First leg: Chip Ganassi Racing is the best IndyCar team on the grid. The truth is accepted. If he wants to win a third IndyCar title next year, there’s no better place to be. And if he’s as determined to win the Indianapolis 500 as I believe he is, then it makes sense to stick with a crew he’s been stuck with literally since the first weekend of 2021, when he won for the first time at Barber.

But… Arrow McLaren’s Indy 500 efforts have been strong over the past two years. Granted, he didn’t win an IndyCar race this season, but only because Pato O’Ward’s Chevy engine hiccupped when he was poised to win in St. Petersburg.

IndyCar has two giants in Ganassi and Team Penske, but McLaren wants to make it a trio and has invested heavily to do so.

Carlos Sainz, Ferrari, with Alex Palou, McLaren

Photo: Mark Sutton / Motorsport Images

Leg two: The elephant in the room here is Formula 1. We know Palou has ambitions in that direction and his eyes light up when you discuss his runs at McLaren so far. So why would he turn his back on an opportunity that gives him a direct route – albeit without a guaranteed timetable – to an F1 race seat on hold?

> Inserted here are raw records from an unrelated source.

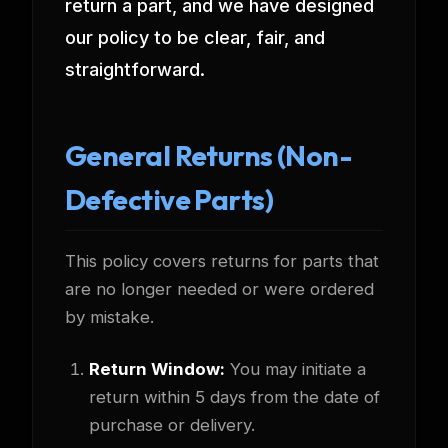
return a part, and we have designed
our policy to be clear, fair, and
straightforward.
General Returns (Non-
Defective Parts)
This policy covers returns for parts that
are no longer needed or were ordered
by mistake.
Return Window:
You may initiate a
return within 5 days from the date of
purchase or delivery.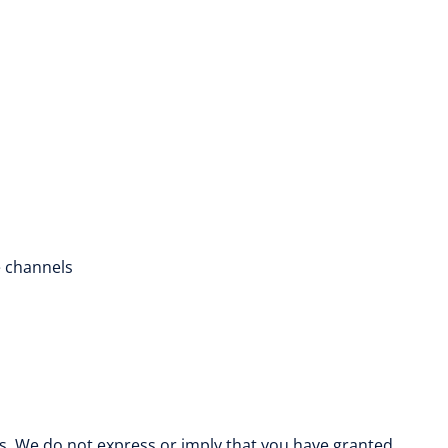
e channels
es. We do not express or imply that you have granted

Surely he was ready for more FP1 series soon? Why would he turn his back on it? Has Piastri’s recent form spooked him? Does he think Hamilton and Alonso will stay until they are 50, so Norris will stay put?

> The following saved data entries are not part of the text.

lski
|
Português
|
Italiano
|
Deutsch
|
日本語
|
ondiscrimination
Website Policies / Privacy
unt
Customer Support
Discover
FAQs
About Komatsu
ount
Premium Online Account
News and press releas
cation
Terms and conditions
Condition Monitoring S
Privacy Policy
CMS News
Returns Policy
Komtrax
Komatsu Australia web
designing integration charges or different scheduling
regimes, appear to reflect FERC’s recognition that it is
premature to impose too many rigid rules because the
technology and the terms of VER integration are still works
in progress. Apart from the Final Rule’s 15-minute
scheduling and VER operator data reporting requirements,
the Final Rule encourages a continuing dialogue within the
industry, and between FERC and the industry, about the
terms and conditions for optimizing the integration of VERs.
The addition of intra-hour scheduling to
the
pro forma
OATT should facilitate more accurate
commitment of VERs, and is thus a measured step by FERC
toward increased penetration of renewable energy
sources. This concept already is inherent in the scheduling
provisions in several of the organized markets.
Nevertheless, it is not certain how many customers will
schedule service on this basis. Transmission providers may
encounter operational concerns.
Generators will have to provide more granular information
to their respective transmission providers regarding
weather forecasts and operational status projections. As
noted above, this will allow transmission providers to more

A move to McLaren would mean a switch from Honda power to Chevrolet. An insignificant detail? Maybe not. Ganassi is known to have offered Palu a much-improved salary going forward, with some speculating an outrageous figure that would make him the series’ highest-paid driver by a long shot.

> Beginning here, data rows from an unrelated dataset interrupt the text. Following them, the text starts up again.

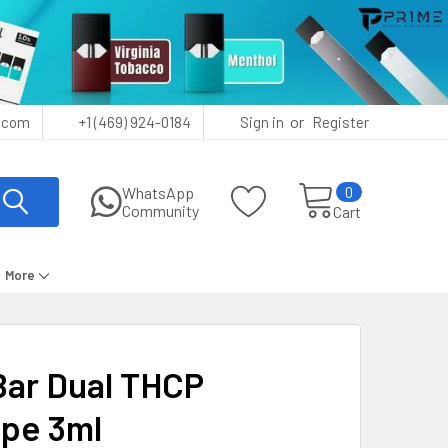
or
.com
+1 (469) 924-0184
Sign in
Register
0
WhatsApp
Community
Cart
More
Bar Dual THCP
ape 3ml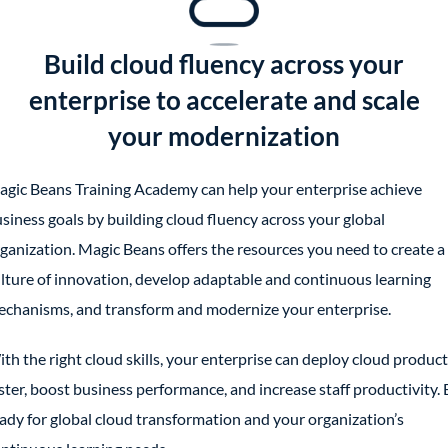
Build cloud fluency across your
enterprise to accelerate and scale
your modernization
gic Beans Training Academy can help your enterprise achieve
siness goals by building cloud fluency across your global
ganization. Magic Beans offers the resources you need to create a
lture of innovation, develop adaptable and continuous learning
chanisms, and transform and modernize your enterprise.
th the right cloud skills, your enterprise can deploy cloud produc
ster, boost business performance, and increase staff productivity. 
ady for global cloud transformation and your organization’s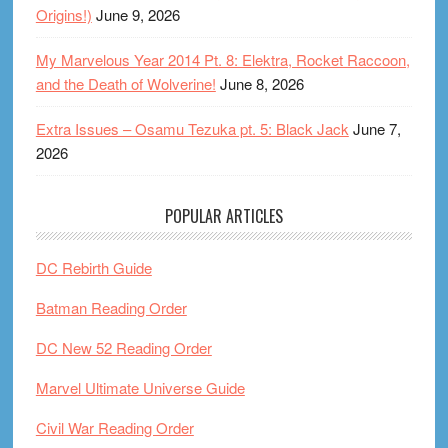
Origins!)
June 9, 2026
My Marvelous Year 2014 Pt. 8: Elektra, Rocket Raccoon,
and the Death of Wolverine!
June 8, 2026
Extra Issues – Osamu Tezuka pt. 5: Black Jack
June 7,
2026
POPULAR ARTICLES
DC Rebirth Guide
Batman Reading Order
DC New 52 Reading Order
Marvel Ultimate Universe Guide
Civil War Reading Order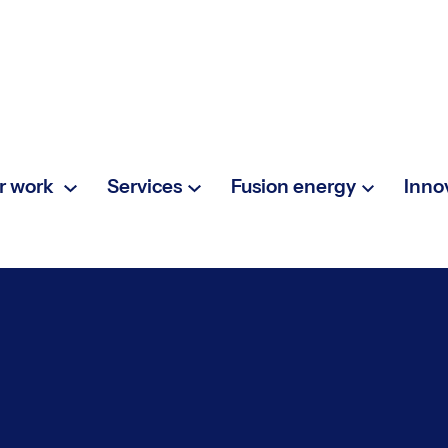
r work
Services
Fusion energy
Inno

As much as we know that “Chip likes winners,” he’s also known to be a very shrewd customer and not prone to showering his cash.

Chip Ganassi Racing Honda logo

Photo: Michael L. Levitt / Motorsport Images

Part Three: Bear with us while we play some 3D chess, but maybe Honda is behind it all? In 2026, it makes an undisclosed return to F1 with Aston Martin Racing – despite its engines currently dominating – but has a problem in the shape of Alonso.

Of course, saying he has regretted his ‘GP2 engine’ comments and has raced in the Indy 500 with Honda power. Honda Racing Corporation president Koji Watanabe also said: “If we want to work with Alonso again, as our driver, we have absolutely no objection to him driving.”

But talk is cheap. Alonso is said to have been vetoed by Honda to return with Andretti Autosport at Indy in 2020. Furthermore, Alonso will be 40 in 2026, so time is running out on his quest for a third F1 title with Aston anyway otherwise.

He has Honda and maybe Lawrence Stroll who is known for showering cash when he wants results, identified Palou as Alonso’s succession plan? Is that the lure that lured him away from McLaren – despite all the hype he’s about to get for it? Meanwhile, with the change of IndyCar titles and Indy 500 shots?

One thing is certain, Palou has established himself as the standout driver in the IndyCar field. The way he dominated this year, just as he stunned us in 2021, proves he has the ability to perform at the highest level.

But it looks like he won’t be doing that for McLaren after all… unless there’s another twist in this saga!